The Graces gave a real and substantial benefit to women students and—indirectly—to those who had been, informally, through a tripos course at Newnham. These latter did not obtain University recognition of any sort, but their names and tripos places were recorded in the Girton and Newnham Calendars, and this served as evidence of their standing to the educational world. When Trinity College, Dublin, for a few years (as will be hereafter related) granted an ad eundem B.A. or M.A. to Oxford and Cambridge women who had taken final honours examinations, those who had done so previous to the Graces (as will be hereafter noticed)[7] were admitted with the others. For some reason, those who many years later drew up the Representation of the People Act of 1918 felt obliged to draw the line more strictly and to limit the vote to those women who had obtained the equivalent of a degree since 1881.

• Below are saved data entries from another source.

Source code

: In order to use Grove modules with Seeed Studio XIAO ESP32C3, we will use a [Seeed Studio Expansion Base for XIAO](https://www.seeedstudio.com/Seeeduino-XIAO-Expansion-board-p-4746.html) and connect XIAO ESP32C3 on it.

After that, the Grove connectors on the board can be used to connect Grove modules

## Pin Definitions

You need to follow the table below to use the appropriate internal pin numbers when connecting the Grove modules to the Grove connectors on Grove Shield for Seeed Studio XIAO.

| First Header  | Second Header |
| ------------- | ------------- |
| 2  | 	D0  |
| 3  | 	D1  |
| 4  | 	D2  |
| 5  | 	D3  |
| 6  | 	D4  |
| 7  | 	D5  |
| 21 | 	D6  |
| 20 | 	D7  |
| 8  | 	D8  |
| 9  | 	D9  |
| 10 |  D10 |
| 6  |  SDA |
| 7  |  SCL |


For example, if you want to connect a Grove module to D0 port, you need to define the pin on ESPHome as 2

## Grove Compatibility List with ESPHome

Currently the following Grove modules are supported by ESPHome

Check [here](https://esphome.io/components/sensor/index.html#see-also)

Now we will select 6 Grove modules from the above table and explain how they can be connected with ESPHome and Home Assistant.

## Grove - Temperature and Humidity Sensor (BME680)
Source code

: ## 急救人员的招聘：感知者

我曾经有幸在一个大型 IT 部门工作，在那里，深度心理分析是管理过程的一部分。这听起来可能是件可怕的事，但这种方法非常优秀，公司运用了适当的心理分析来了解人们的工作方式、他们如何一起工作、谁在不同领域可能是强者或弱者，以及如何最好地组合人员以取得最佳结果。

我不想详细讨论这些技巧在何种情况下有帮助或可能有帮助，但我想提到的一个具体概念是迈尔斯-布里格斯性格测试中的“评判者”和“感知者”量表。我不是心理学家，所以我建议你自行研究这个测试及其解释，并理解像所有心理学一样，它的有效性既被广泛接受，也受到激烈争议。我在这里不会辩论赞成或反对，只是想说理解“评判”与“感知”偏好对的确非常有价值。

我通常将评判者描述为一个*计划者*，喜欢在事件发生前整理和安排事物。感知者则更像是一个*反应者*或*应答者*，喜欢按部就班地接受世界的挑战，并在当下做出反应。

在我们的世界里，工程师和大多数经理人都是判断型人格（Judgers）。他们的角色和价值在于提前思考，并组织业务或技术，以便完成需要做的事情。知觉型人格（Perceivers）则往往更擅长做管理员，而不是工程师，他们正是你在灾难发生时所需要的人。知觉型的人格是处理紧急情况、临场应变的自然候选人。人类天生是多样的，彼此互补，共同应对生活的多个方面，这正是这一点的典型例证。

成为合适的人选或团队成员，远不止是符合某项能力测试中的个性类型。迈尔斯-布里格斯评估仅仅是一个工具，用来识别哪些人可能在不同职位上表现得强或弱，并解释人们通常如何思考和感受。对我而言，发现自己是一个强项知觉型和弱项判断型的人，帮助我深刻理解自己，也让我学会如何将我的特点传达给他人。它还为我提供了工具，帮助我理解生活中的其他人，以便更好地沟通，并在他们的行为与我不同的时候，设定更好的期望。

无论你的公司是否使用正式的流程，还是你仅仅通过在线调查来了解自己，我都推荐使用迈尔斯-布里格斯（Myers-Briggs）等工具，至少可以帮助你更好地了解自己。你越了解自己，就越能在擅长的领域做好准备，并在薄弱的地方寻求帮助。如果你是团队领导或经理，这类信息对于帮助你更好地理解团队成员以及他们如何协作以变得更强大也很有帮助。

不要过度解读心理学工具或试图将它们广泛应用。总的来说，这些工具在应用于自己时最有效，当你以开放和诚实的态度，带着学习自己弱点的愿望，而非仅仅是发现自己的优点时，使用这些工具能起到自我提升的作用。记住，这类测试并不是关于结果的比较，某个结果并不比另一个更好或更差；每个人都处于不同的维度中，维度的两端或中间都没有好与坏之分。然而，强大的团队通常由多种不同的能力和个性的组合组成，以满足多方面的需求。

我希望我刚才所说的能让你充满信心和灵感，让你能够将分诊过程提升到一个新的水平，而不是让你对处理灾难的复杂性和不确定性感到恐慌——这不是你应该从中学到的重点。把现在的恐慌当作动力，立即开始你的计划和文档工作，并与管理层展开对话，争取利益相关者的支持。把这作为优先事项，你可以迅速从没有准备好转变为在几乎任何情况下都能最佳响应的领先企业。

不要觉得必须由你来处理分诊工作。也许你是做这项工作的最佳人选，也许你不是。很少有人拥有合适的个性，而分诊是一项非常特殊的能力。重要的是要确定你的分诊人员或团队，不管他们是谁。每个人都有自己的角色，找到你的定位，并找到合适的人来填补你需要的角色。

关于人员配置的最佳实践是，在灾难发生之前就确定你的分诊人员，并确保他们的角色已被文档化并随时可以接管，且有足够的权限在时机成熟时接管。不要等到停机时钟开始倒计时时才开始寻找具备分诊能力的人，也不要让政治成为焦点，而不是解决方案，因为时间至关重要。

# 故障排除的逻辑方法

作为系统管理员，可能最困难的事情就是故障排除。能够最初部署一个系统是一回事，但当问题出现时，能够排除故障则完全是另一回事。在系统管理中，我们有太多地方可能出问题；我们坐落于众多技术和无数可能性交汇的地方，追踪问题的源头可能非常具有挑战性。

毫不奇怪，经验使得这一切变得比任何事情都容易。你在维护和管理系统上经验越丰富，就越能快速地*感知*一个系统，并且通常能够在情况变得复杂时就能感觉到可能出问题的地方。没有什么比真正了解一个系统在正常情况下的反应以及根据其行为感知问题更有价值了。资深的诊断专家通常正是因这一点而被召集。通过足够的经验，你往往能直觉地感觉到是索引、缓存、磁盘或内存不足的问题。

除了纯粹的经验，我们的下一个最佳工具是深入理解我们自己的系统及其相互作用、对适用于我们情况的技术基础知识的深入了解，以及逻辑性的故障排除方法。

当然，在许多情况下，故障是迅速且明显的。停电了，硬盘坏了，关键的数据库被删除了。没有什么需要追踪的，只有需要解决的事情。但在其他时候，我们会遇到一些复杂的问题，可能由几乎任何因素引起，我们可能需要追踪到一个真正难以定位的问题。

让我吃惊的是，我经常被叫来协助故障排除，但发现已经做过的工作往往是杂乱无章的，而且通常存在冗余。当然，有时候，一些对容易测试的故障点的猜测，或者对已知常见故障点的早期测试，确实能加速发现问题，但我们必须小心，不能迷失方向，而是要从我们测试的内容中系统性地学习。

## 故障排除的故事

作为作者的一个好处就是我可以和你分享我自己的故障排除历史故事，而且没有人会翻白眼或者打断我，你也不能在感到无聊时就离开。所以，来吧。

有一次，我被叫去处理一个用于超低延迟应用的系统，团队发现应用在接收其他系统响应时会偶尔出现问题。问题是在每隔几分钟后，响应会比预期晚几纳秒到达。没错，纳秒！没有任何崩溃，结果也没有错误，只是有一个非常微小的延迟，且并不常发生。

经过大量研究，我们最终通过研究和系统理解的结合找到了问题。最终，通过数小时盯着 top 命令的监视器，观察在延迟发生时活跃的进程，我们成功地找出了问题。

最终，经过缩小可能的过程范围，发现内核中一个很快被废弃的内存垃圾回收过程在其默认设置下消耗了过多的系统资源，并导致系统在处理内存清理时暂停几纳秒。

There were no heart-burnings caused by the comparatively narrow range of the privileges given by the Graces, partly because it was always felt that more would come quietly as time and occasion should dictate. The resident staff, as such, obtained no recognition. No woman could sit on a board of studies, nor lecture formally in an academic building. Privately, the opinion of Newnham lecturers was sometimes asked on a question as to curricula, and women of distinction occasionally lectured and sometimes drew large audiences, while—in course of time—some undergraduates were advised by their tutors to seek admission to the lectures of a Newnham specialist. For some years there was no ground for formal extensions of privilege. And it was believed, and was to be proved again afterwards, that in the situation in which Newnham found itself, it was unwise to demand privileges that were not almost certain to be granted.

Anne J. Clough

In fact, the crowning triumph of the Graces marks the success of the policy of Miss Clough, Dr. and Mrs. Sidgwick, Miss Kennedy, and the other founders of the College: a policy of winning great things by not standing out for lesser ones, of pertinacity in following a large if at first vague programme, and of conciliation and "sweet reasonableness" towards those who looked askance on the whole movement. It must be observed that all the Founders were deeply imbued with love and reverence for the University, and that the students were brought up to regard it as almost an Alma Mater—at any rate, as a noble and worthy corporation, to which they owed a deep debt for its past doings, and for what it had always stood for in the nation and in the world, a debt increased by the privilege granted to them of living within its precincts and learning wisdom from its most distinguished sons. There was no "battering at the gates." The pioneers of the Women's Colleges, so far from tolerating any notion that the University would suffer from granting their requests, would have felt it a thing worth much labour and many struggles if they could in any way add to the great repute and dignity which Cambridge had, among Universities, enjoyed from far-back times.